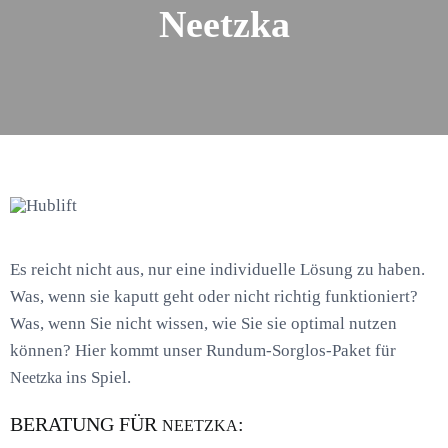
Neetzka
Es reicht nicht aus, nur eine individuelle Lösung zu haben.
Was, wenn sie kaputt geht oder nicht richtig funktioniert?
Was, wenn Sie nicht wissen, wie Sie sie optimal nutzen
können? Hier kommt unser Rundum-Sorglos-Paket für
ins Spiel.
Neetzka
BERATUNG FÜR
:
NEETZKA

---

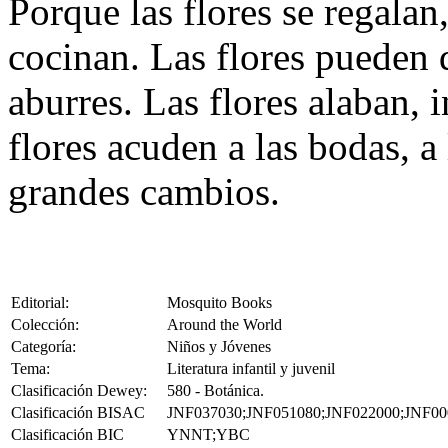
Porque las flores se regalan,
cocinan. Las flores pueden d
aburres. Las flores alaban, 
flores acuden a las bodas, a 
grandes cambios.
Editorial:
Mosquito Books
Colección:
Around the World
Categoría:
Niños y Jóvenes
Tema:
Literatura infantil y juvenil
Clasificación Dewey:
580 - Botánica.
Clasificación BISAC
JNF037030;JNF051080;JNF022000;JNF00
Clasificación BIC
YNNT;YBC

---

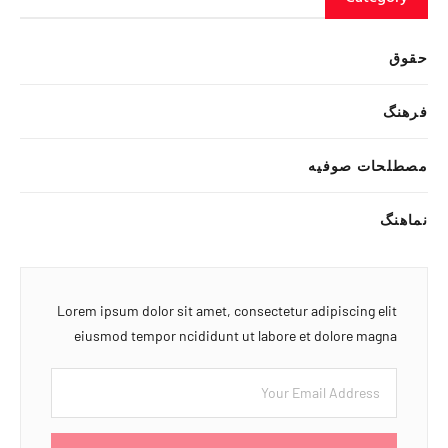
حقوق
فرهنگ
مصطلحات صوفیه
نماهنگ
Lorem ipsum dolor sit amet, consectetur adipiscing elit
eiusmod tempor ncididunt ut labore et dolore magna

# What you will do:
As listed above, the lines from the line with "Lorem ipsum dolor" to the line with "eiusmod tempor ncididunt" are to be echoed exactly, with both ends included and nothing added.

# Task output:
Lorem ipsum dolor sit amet, consectetur adipiscing elit
eiusmod tempor ncididunt ut labore et dolore magna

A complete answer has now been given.